Although the Nationwide Series competed in the rain last year at Montreal, no Sprint Cup Series championship races have ever been held in the wet.
A demonstration event at Suzuka in 1997 was the only time that they ever competed with wet weather tires, while three years later a few cars ventured on a wet track during practice at Watkins Glen as an experiment.
This weekend Goodyear brought a new specification of rain tire to the track, but only with NASCAR's second-tier series in mind, as it has yet to be tested on a Sprint Cup car or even raced by the Nationwide cars.
"We go in whatever direction we are asked to go in," said Goodyear's Rick Henrich. "We didn't include any Sprint Cup cars in our testing program when we developed this tire. That would have to be worked on.
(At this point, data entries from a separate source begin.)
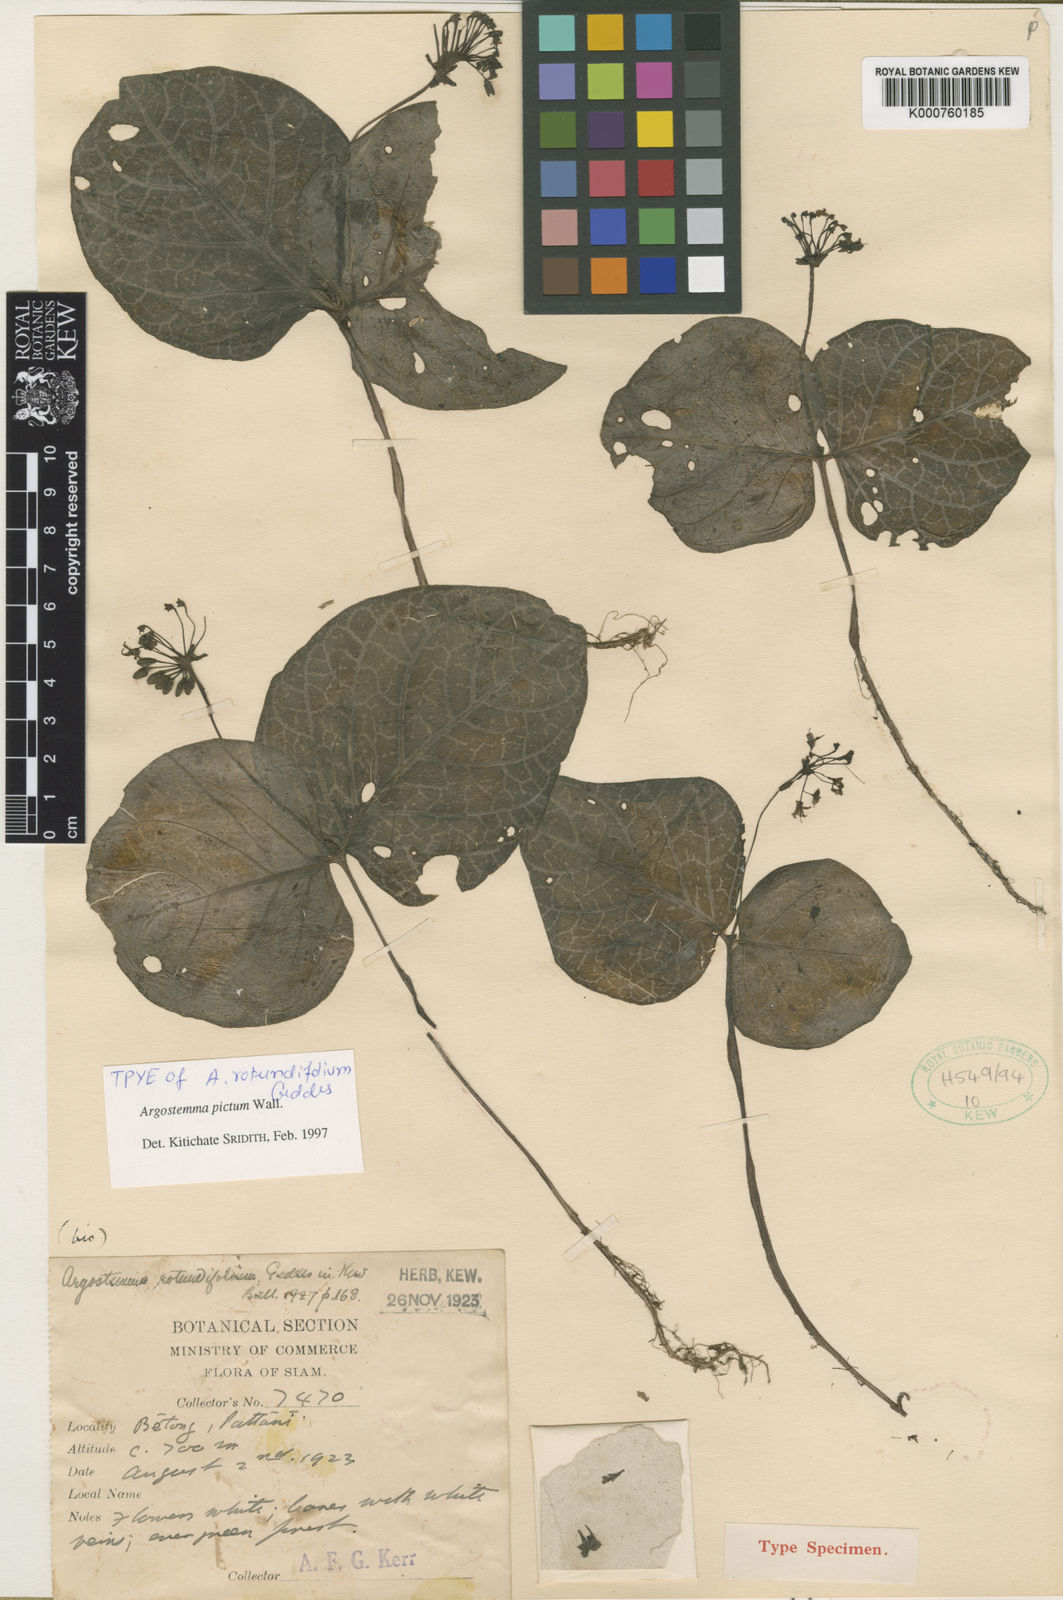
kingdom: Plantae
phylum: Tracheophyta
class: Magnoliopsida
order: Gentianales
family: Rubiaceae
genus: Argostemma
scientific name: Argostemma pictum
"The cars have a little higher center of gravity, a little more weight, and more horsepower [than the Nationwide car]. Those things all complicate running in the rain. I would think it would take some additional preparation for that to be done."
Juan Pablo Montoya tested the new rain tire for Goodyear in a Nationwide car at Goodyear's proving grounds in San Antonio, Texas back in November last year. It incorporates the use of carbon fiber to help stiffen the tire's sidewalls for improved handling. However, the running conducted back then was mainly straight-line and not at racing speeds.
The first real test for the new specification may come later this month when the Nationwide Series competes at Montreal for the third time. As well as wet tires, cars would need to be fitted with windshield wipers and de-fog systems, but even if adapted with such devices, some Cup drivers still prefer not to race in the wet.
"We have enough challenges trying to stay on the track when it's dry and I can't imagine what it would be like in a Cup race if it was wet," said four-time champion Jeff Gordon. "I will say that I thoroughly enjoyed watching it rain up there in Montreal last year. That was highly entertaining, but I was very glad that I wasn't inside the car.
"One of the biggest reasons, I think it would be fun to actually drive the cars in the rain if you get a consistent rain and you can feel the grip level but, as you saw, the windshield wipers don't work, the de-fog doesn't work.
"I don't know, I really don't know, but I'm not going to go over there and stand in line and beg them to put rain tires on us, I can tell you that."
Sprint Cup Series director John Darby says the new rain tyre Goodyear has developed may open up the possibility of staging a Cup race in the wet in the future, although for the time being he doesn't see that happening.
"I'm certainly not saying [a wet-weather race] will never come back to the Cup series," said Darby. "Because Goodyear has done a really, really nice job in developing the new wet tire, compared to what we had back in the Suzuka days."
"If you have standing water on the course it becomes almost impossible to compete. So I won't put [racing in the wet] completely off the map, but today it is what it is."
NASCAR officials hope to get the Sprint Cup series race at Watkins Glen in on Monday. Although the skies are cloudy, the forecast shows a slim chance of rain for the rest of the day.
Although rain has affected NASCAR events at Watkins Glen in the past, this year's postponement has only been the second in the history of the Sprint Cup at the track, after the 1987 race was won by former Cup champion Rusty Wallace on a Monday.